## begin EXTRACTED TEXT

3. The betting industry and its dilemma

Since the beginning of the betting industry, people were never able to put a stop to cheating and fraud. Along with the information asymmetry between the host and the players, the industry is filled with unfairness. So it is important for both players and hosts to trust each other, which can lead to a better game experience more player engagement.

The lack of trust in the betting industry is due to the following reasons:

• Information asymmetry: in traditional betting events, participants often have to share their betting directly with the event organizer or a third party platform in advance. The host knows exactly who have betted on what and by how much. The host thus has the advantage to influence the game result in such a way that leads to most of the participants losing.
• Hosts may find it difficult to prove that they wouldn’t or haven’t influenced the outcome of a game, since they are naturally in a better position with more information.

zCloak proposes a new solution to end this dilemma. Enter Zero-Knowledge Proof (ZKP).

ZKP is a cryptographic technology that allows one party (the prover) to prove to another party (the verifier) that they have a piece of information without revealing what the information is. When ZKP is applied in guessing events, players can prove to the host that they have completed the guessing behavior before the match without disclosing to the host which team they guessed. In the same way, the players can prove to the host whether the team they guessed entered the semifinals, finals, etc., without the host knowing how the bets were placed beforehand.

As such, the host does not know the guessing results of the players, and this information is known only by the players themselves. So there is no problem of information inequality when the centralized organization holds all users’ data. It helps to enhance the trust between the players and host, and to sloves the dilemma in the traditional betting industry.

4. World’s First zk-Guessing for the World Cup Games

zCloak Network held the world’s first zero-knowledge based World Cup Guessing Event with its partners from Nov. 30 to Dec.21 in 2022. In this event, players can prove whether their guesses are correct (e.g. their teams enter semi-finals), without telling anyone what their guesses are. And later they can prove it with ZKP. Now, let’s review the whole process and the technical highlights of the event:

Phase I — Guess and Record

Nov. 30 — Dec. 9

During this phase, players can guess the winner of the World Cup Game, sign it as a verifiable credential (VC), and share some information of the VC with the zCloak verifier to make a self-commitment.

Highlight: Players can selectively disclose the information in the VC—players only share their discord usernames and the verification code with the event host for Discord identity verification. Their guessed team was not revealed. By sharing this commitment data with the zCloak verifier, each player has made a self-commitment of their guess with a time stamp.

Phase II — Zero-Knowledge Proof for Semi-Finals

Dec.12 — Dec.16

At this phase, the four teams entering the semi-finals have been known. Players can prove to the event host whether the team they guessed got in the semi-finals without disclosing their guesses at all.

Highlight: The players generated a ZKP using the zCloak zkID wallet—the first crypto wallet in the world that enables general-purpose ZK-VM based computation in user device. The ZKP is then sent to the zCloak ZKP verifier for verification.

Phase III — Who is the champion?

Dec.18 — Dec. 20

At this phase, players announced their guesses and zCloak verifier verified if their guesses were the champion team (in this case Argentina).

## end EXTRACTED TEXT

**PROMPT 1**
Turn the records of shape changes into a JSON list of strings, one string per line. Leave out the picture lines.

## begin ENTRIES SHOWN

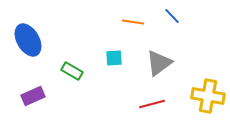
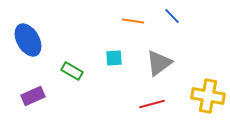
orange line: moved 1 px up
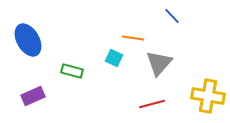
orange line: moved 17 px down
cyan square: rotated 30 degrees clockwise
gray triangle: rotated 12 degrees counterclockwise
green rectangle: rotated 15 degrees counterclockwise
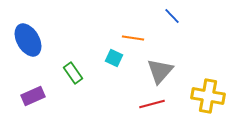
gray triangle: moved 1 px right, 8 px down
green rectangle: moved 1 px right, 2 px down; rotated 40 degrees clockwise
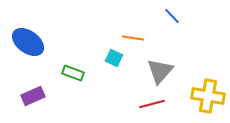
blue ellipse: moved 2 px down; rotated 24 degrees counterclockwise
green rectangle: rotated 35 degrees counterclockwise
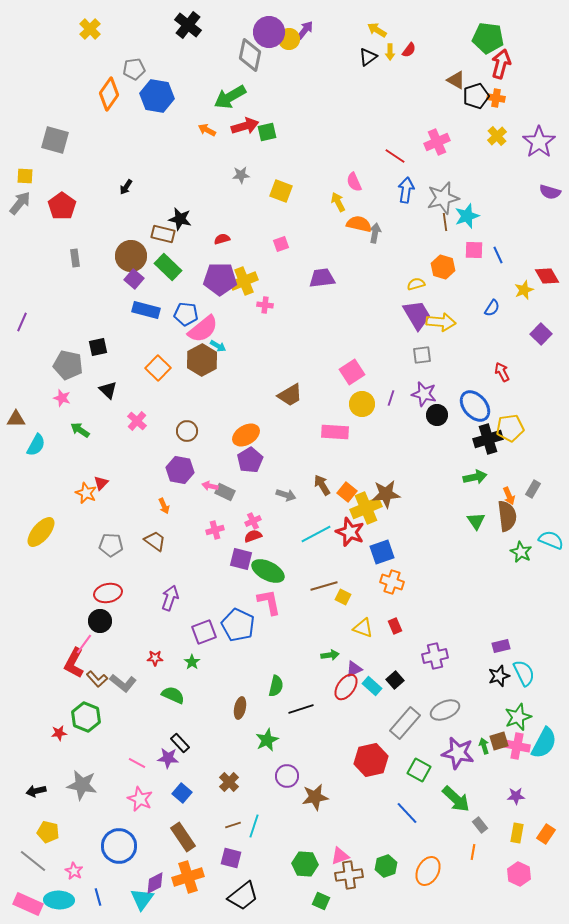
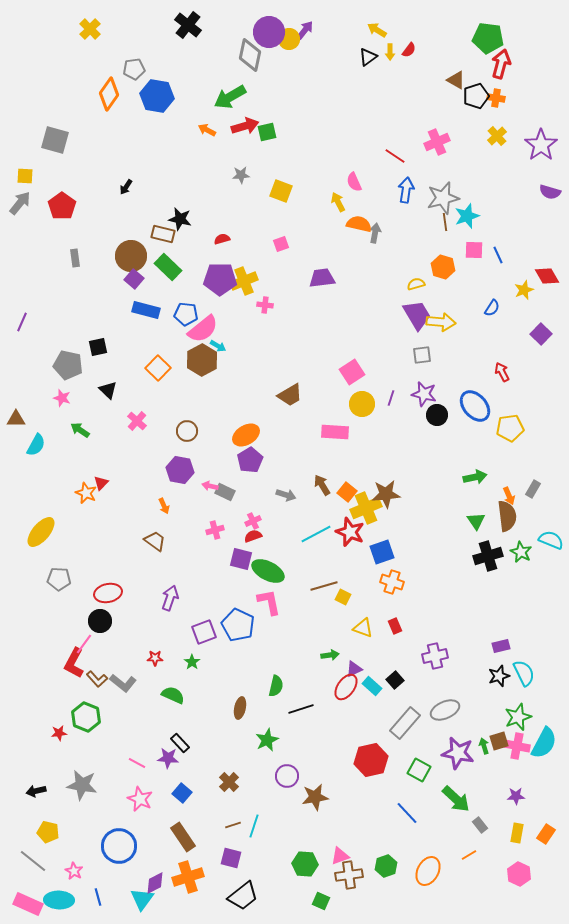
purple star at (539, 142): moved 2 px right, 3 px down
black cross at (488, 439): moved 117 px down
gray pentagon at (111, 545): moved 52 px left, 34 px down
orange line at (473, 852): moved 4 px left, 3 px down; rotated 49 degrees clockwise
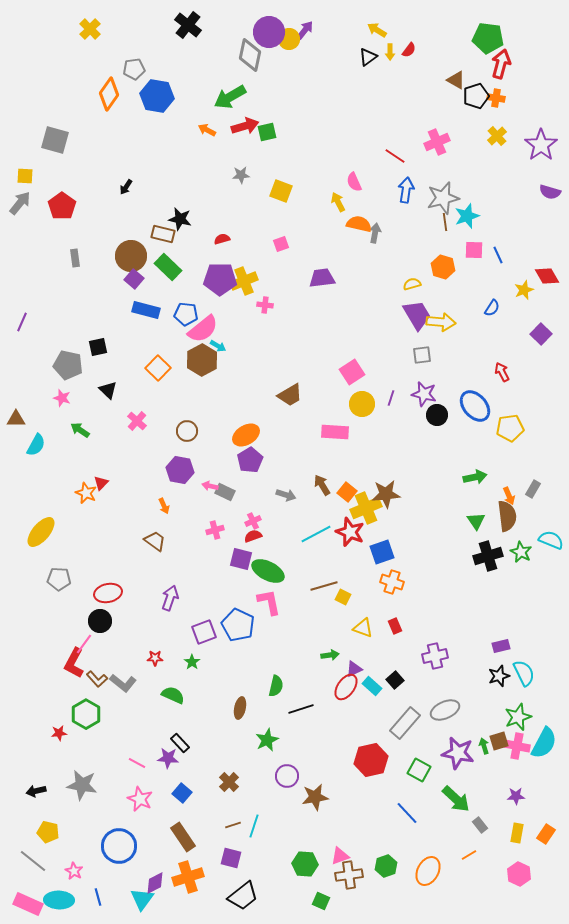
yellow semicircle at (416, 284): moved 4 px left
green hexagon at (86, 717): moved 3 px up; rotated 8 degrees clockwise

## end ENTRIES SHOWN

**PROMPT 2**
Answer these questions from the zero-knowledge guessing text:
(a) On which dates did Phase II of the event run?
(b) What did players share with the event host for Discord identity verification in Phase I?
(c) Which team was the champion in Phase III?

**EXERCISE ANSWER 1**
[
  "orange line: moved 1 px up",
  "orange line: moved 17 px down",
  "cyan square: rotated 30 degrees clockwise",
  "gray triangle: rotated 12 degrees counterclockwise",
  "green rectangle: rotated 15 degrees counterclockwise",
  "gray triangle: moved 1 px right, 8 px down",
  "green rectangle: moved 1 px right, 2 px down; rotated 40 degrees clockwise",
  "blue ellipse: moved 2 px down; rotated 24 degrees counterclockwise",
  "green rectangle: rotated 35 degrees counterclockwise",
  "purple star at (539, 142): moved 2 px right, 3 px down",
  "black cross at (488, 439): moved 117 px down",
  "gray pentagon at (111, 545): moved 52 px left, 34 px down",
  "orange line at (473, 852): moved 4 px left, 3 px down; rotated 49 degrees clockwise",
  "yellow semicircle at (416, 284): moved 4 px left",
  "green hexagon at (86, 717): moved 3 px up; rotated 8 degrees clockwise"
]

**EXERCISE ANSWER 2**
(a) Dec.12 — Dec.16
(b) Their discord usernames and the verification code
(c) Argentina